И снова я ненавижу свое отвращение ко лжи. Я на цыпочках подхожу к двери и не вижу никаких теней под щелью внизу.
— Я не могу этого сказать.
Она говорит мне своим вариантом шепота.
— Я так и знала! Я знала, Реджи.
Он что-то ворчит, пока ноутбук подпрыгивает на кровати.

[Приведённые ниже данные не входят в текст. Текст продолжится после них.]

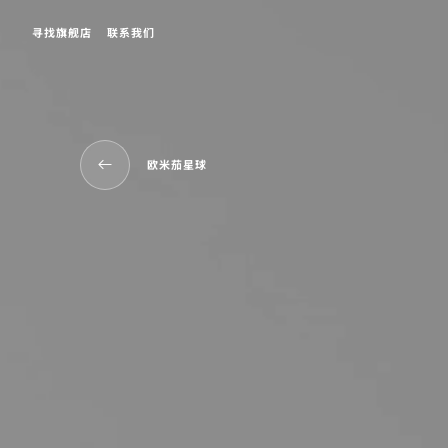
寻找旗舰店
联系我们
欧米茄星球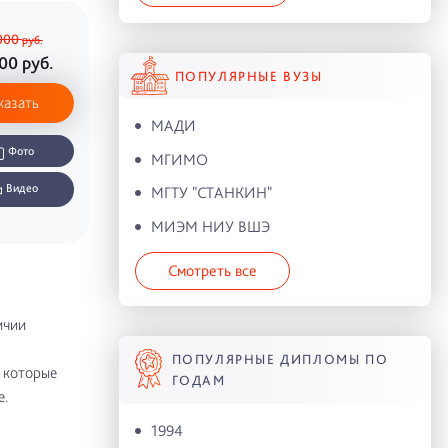
000
руб.
000
руб.
ПОПУЛЯРНЫЕ ВУЗЫ
казать
МАДИ
Фото
МГИМО
Видео
МГТУ "СТАНКИН"
МИЭМ НИУ ВШЭ
Смотреть все
ичии
ПОПУЛЯРНЫЕ ДИПЛОМЫ ПО
 которые
ГОДАМ
е.
1994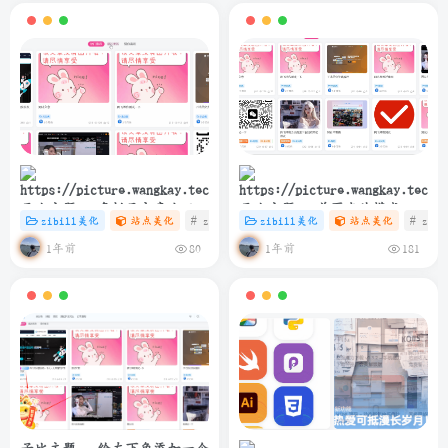
子比主题 – 多栏目文章小工具
子比主题 – 首页卡片模式一排
zibill美化
站点美化
# zibll
# C
zibill美化
# 美化
站点美化
# zibl
样式美化
6个
1年前
1年前
80
181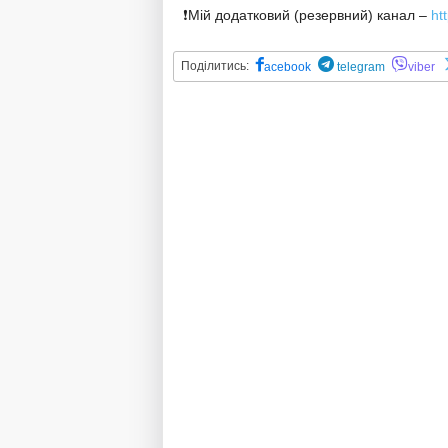
❗️Мій додатковий (резервний) канал –
ht
Поділитись:
acebook
telegram
viber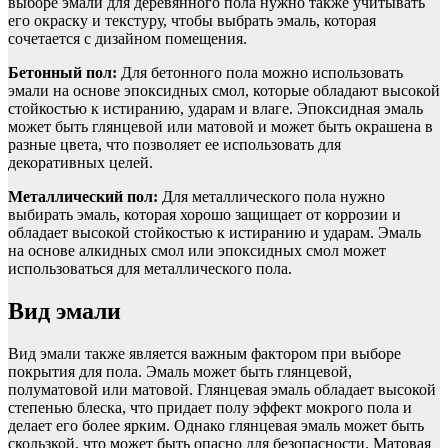
выборе эмали для деревянного пола нужно также учитывать
его окраску и текстуру, чтобы выбрать эмаль, которая
сочетается с дизайном помещения.
Бетонный пол:
Для бетонного пола можно использовать
эмали на основе эпоксидных смол, которые обладают высокой
стойкостью к истиранию, ударам и влаге. Эпоксидная эмаль
может быть глянцевой или матовой и может быть окрашена в
разные цвета, что позволяет ее использовать для
декоративных целей.
Металлический пол:
Для металлического пола нужно
выбирать эмаль, которая хорошо защищает от коррозии и
обладает высокой стойкостью к истиранию и ударам. Эмаль
на основе алкидных смол или эпоксидных смол может
использоваться для металлического пола.
Вид эмали
Вид эмали также является важным фактором при выборе
покрытия для пола. Эмаль может быть глянцевой,
полуматовой или матовой. Глянцевая эмаль обладает высокой
степенью блеска, что придает полу эффект мокрого пола и
делает его более ярким. Однако глянцевая эмаль может быть
скользкой, что может быть опасно для безопасности. Матовая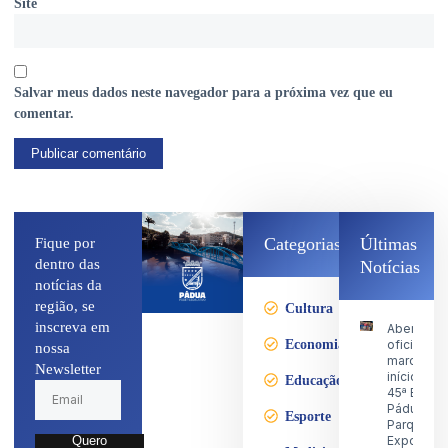
Site
Salvar meus dados neste navegador para a próxima vez que eu
comentar.
Categorias
Últimas
Fique por
dentro das
Notícias
notícias da
região, se
Cultura
inscreva em
Abertura
Economia
oficial
nossa
marca o
Newsletter
início da
Educação
45ª Expo
Pádua no
Esporte
Parque d
Exposiçõ
Quero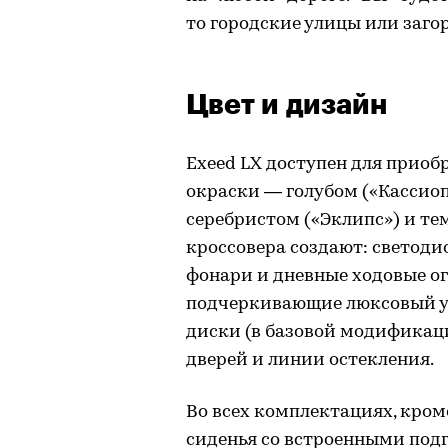
то городские улицы или заг
Цвет и дизайн
Exeed LX доступен для приоб
окраски — голубом («Кассиопе
серебристом («Эклипс») и те
кроссовера создают: светоди
фонари и дневные ходовые о
подчеркивающие люксовый ур
диски (в базовой модификац
дверей и линии остекления.
Во всех комплектациях, кром
сиденья со встроенными под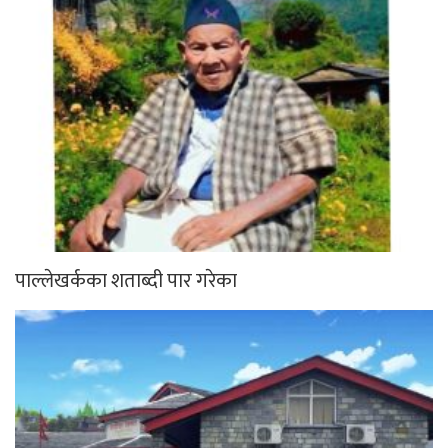
पाल्लेखर्कका शताब्दी पार गरेका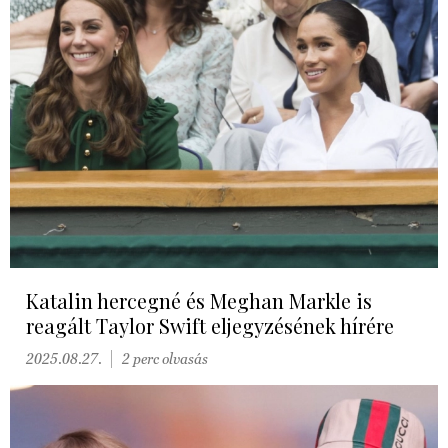
Katalin hercegné és Meghan Markle is
reagált Taylor Swift eljegyzésének hírére
2025.08.27.
2 perc olvasás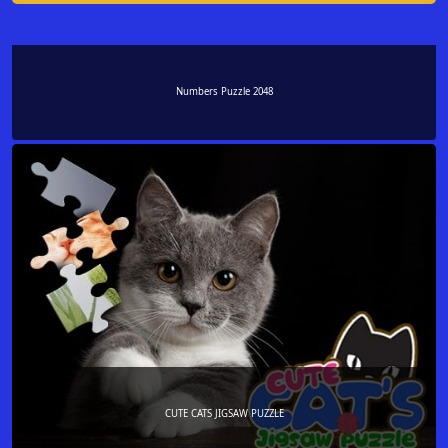
Numbers Puzzle 2048
CUTE CATS JIGSAW PUZZLE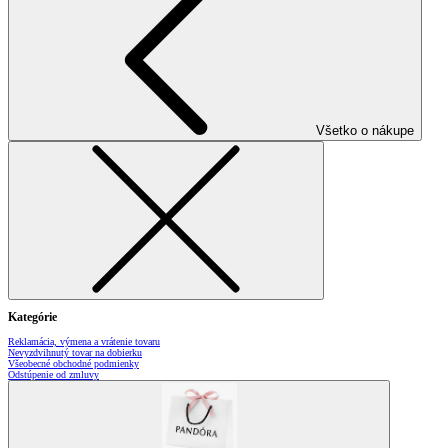
Všetko o nákupe
Kategórie
Reklamácia, výmena a vrátenie tovaru
Nevyzdvihnutý tovar na dobierku
Všeobecné obchodné podmienky
Odstúpenie od zmluvy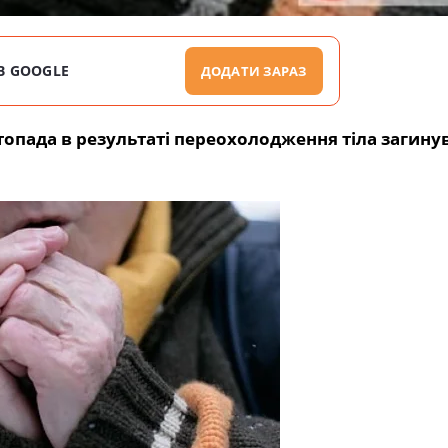
В GOOGLE
ДОДАТИ ЗАРАЗ
опада в результаті переохолодження тіла загину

— Пожалуйста, я заплачу тебе, чтобы ты вернулась сюда и забрала ее.
Я улыбаюсь.
— Нет, черт возьми, она вся твоя.
Сибил смотрит на нас обоих.
— Я сделаю вид, что это вы оба боретесь за то, чтобы удержать меня.
— Я люблю тебя, но сейчас пора завязывать. Что бы здесь ни происходило, это не твое дело.
— Нет, это не так, но ты начинаешь испытывать к нему чувства. Я вижу это по твоим глазам. Теперь он приходит на ужин и развешивает зеркала? Ты должна быть честна с собой, иначе тебе будет больно. Ты влюбилась в него.
Я кусаю ноготь и вздыхаю.
— Может быть, но такие мужчины, как Джейкоб Эрроувуд, не влюбляются в таких девушек, как я.
И это реальность, которую я должна запомнить.
Глава двадцать четвертая
Джейкоб
— Что тебя беспокоит? — спрашивает Сидни, садясь рядом со мной за стол.
— А?
— Ты сегодня сам не свой.
Я накладываю еду в свою тарелку, думая о Бренне. После выходных, когда ее детей не было дома, мы практически не находили времени друг для друга. Два дня назад мы снова встретились у ручья. У нее было мало времени, поэтому мы просто сидели, разговаривали, смеялись и дурачились. Я испытываю потребность в ней. Это ненормально, и я начинаю сходить с ума от своих чувств. Когда я проводил ее обратно, все как будто изменилось. Оправдания, почему мы не можем быть вместе, начали исчезать. Я увидел шанс, которого, как мне казалось, у меня никогда не будет, и это выбило меня из колеи. У меня осталось всего три месяца, и я не уверен, что смогу уберечь от нее свое сердце.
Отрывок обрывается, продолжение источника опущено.